▸ **Records for processing**:
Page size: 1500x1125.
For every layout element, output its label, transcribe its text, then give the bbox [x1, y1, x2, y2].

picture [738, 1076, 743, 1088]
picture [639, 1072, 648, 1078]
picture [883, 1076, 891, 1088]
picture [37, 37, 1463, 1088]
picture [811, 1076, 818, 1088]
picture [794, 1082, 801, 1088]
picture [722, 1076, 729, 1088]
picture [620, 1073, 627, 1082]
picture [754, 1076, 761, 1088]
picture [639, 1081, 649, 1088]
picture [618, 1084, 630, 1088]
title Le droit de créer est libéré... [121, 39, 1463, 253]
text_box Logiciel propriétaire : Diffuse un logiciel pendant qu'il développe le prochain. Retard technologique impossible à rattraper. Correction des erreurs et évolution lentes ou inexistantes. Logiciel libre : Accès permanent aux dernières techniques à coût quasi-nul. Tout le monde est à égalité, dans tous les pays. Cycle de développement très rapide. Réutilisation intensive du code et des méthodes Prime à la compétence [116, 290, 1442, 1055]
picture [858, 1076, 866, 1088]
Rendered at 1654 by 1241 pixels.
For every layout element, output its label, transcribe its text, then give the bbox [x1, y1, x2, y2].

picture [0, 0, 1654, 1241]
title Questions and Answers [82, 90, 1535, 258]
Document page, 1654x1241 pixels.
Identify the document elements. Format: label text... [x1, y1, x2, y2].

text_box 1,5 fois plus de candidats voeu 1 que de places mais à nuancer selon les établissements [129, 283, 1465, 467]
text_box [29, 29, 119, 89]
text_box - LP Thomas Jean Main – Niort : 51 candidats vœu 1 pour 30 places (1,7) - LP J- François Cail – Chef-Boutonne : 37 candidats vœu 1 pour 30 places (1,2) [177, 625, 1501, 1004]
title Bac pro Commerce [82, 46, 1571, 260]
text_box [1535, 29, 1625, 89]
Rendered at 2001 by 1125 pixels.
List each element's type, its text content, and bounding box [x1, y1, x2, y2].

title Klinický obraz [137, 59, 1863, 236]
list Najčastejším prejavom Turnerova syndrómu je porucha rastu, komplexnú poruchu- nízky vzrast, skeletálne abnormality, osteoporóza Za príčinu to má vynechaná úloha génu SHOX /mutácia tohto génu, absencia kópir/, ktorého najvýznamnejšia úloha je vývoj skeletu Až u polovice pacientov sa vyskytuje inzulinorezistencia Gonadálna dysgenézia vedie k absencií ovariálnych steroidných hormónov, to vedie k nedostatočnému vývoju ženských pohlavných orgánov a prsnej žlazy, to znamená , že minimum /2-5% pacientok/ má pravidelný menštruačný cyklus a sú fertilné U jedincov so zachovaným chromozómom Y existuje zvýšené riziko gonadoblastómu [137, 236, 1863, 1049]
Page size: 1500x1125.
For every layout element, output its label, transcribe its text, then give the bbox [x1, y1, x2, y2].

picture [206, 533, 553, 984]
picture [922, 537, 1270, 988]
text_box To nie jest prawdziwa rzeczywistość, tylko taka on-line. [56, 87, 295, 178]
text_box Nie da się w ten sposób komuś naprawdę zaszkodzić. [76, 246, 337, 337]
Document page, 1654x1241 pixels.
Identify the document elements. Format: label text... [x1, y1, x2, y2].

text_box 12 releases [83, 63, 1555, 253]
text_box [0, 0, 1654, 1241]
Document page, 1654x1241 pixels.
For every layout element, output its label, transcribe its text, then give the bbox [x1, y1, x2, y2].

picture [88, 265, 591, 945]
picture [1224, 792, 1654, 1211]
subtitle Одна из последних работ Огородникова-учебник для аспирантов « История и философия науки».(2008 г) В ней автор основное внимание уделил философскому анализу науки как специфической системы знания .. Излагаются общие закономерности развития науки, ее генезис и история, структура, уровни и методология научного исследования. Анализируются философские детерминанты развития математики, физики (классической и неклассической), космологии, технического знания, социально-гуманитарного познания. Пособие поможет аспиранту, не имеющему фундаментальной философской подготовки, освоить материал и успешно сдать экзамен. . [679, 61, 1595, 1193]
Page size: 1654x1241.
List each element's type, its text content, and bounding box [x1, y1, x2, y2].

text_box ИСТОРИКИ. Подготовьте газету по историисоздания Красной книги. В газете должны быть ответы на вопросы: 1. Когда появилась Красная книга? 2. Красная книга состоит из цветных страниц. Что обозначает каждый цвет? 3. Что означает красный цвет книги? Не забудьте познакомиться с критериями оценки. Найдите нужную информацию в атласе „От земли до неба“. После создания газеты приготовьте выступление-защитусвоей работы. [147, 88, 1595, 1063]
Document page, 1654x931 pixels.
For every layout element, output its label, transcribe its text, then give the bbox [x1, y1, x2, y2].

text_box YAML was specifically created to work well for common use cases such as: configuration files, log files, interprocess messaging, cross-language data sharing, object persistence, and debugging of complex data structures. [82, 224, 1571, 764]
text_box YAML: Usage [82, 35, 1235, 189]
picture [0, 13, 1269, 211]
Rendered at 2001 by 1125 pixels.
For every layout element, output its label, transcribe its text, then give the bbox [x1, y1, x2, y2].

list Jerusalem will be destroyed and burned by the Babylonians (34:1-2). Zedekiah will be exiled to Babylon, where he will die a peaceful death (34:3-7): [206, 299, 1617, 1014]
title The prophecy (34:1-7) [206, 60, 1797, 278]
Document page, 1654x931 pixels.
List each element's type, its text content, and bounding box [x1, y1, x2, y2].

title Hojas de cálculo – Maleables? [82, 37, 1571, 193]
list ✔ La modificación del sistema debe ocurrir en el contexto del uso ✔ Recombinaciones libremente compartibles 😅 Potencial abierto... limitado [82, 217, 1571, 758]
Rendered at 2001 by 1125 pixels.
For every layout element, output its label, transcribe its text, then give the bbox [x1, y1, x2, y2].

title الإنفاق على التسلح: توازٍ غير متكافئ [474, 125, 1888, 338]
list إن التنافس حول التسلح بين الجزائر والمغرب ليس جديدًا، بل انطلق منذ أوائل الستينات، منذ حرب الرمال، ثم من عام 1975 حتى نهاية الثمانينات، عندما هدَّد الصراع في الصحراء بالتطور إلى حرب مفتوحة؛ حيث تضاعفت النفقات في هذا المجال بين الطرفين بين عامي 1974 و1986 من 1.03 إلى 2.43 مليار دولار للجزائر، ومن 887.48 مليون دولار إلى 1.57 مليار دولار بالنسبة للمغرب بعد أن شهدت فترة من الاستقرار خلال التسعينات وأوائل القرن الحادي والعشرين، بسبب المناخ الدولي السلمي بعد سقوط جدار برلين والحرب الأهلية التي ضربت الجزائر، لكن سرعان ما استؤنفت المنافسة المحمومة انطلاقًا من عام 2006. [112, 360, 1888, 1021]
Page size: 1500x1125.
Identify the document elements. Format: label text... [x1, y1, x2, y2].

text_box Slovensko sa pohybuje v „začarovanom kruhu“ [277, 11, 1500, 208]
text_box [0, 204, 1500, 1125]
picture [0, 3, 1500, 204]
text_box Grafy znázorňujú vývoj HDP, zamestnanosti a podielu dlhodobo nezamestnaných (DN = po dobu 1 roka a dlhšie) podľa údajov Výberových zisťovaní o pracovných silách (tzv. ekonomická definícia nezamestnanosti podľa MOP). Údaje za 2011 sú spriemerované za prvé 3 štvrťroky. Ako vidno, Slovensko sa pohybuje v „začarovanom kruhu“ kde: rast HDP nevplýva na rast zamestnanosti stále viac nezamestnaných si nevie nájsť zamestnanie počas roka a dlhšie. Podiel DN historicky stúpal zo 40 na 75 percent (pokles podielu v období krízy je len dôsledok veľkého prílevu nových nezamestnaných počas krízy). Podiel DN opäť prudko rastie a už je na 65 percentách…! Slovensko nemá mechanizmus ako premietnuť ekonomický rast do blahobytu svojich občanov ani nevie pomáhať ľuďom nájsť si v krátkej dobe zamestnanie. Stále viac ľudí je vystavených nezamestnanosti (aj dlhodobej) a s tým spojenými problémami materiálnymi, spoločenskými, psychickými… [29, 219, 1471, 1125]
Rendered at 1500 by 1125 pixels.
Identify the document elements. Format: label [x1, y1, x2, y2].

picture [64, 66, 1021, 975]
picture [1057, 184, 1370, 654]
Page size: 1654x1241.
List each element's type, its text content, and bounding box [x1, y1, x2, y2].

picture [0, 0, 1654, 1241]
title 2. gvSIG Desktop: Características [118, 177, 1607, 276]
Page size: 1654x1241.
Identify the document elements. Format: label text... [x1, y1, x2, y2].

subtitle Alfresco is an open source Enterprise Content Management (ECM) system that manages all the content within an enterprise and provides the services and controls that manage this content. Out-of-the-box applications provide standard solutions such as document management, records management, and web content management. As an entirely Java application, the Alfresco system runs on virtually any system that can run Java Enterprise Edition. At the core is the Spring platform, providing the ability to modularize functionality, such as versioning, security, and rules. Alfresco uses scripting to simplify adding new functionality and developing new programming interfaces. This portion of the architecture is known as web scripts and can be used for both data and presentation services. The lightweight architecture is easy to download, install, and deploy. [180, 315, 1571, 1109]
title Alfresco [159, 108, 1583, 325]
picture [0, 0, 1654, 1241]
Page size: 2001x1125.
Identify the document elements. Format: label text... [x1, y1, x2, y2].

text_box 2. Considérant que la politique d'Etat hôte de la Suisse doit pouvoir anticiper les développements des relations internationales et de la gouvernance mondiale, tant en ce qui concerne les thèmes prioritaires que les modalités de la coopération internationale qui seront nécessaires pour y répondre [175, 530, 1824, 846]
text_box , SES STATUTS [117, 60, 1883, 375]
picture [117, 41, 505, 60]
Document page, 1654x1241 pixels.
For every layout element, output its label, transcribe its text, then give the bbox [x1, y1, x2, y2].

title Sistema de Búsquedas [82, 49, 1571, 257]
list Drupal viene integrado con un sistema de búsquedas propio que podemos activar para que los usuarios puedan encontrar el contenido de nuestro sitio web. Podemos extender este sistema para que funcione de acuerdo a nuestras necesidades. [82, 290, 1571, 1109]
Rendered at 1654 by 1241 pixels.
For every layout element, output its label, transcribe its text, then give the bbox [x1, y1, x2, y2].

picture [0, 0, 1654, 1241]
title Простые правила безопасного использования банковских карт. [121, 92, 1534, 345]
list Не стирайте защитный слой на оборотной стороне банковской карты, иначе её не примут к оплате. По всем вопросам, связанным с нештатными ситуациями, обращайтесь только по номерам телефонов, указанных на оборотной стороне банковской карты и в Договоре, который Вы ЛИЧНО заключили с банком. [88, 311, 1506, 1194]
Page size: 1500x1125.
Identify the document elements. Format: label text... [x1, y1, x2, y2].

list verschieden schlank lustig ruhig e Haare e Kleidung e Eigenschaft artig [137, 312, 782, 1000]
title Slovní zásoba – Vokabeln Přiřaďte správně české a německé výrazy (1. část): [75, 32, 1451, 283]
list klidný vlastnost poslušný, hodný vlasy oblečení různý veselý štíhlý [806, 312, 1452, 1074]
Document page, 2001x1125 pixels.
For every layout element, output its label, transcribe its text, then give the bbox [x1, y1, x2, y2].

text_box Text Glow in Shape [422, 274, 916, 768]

▸ **Exercise**: Rewrite the lines from the first one up to and including the line with "picture [858, 1076, 866, 1088]", switching "transcribe" to "copy out" and leaving everything else unchanged.

▸ **Solution below**:
Page size: 1500x1125.
For every layout element, output its label, copy out its text, then give the bbox [x1, y1, x2, y2].

picture [738, 1076, 743, 1088]
picture [639, 1072, 648, 1078]
picture [883, 1076, 891, 1088]
picture [37, 37, 1463, 1088]
picture [811, 1076, 818, 1088]
picture [794, 1082, 801, 1088]
picture [722, 1076, 729, 1088]
picture [620, 1073, 627, 1082]
picture [754, 1076, 761, 1088]
picture [639, 1081, 649, 1088]
picture [618, 1084, 630, 1088]
title Le droit de créer est libéré... [121, 39, 1463, 253]
text_box Logiciel propriétaire : Diffuse un logiciel pendant qu'il développe le prochain. Retard technologique impossible à rattraper. Correction des erreurs et évolution lentes ou inexistantes. Logiciel libre : Accès permanent aux dernières techniques à coût quasi-nul. Tout le monde est à égalité, dans tous les pays. Cycle de développement très rapide. Réutilisation intensive du code et des méthodes Prime à la compétence [116, 290, 1442, 1055]
picture [858, 1076, 866, 1088]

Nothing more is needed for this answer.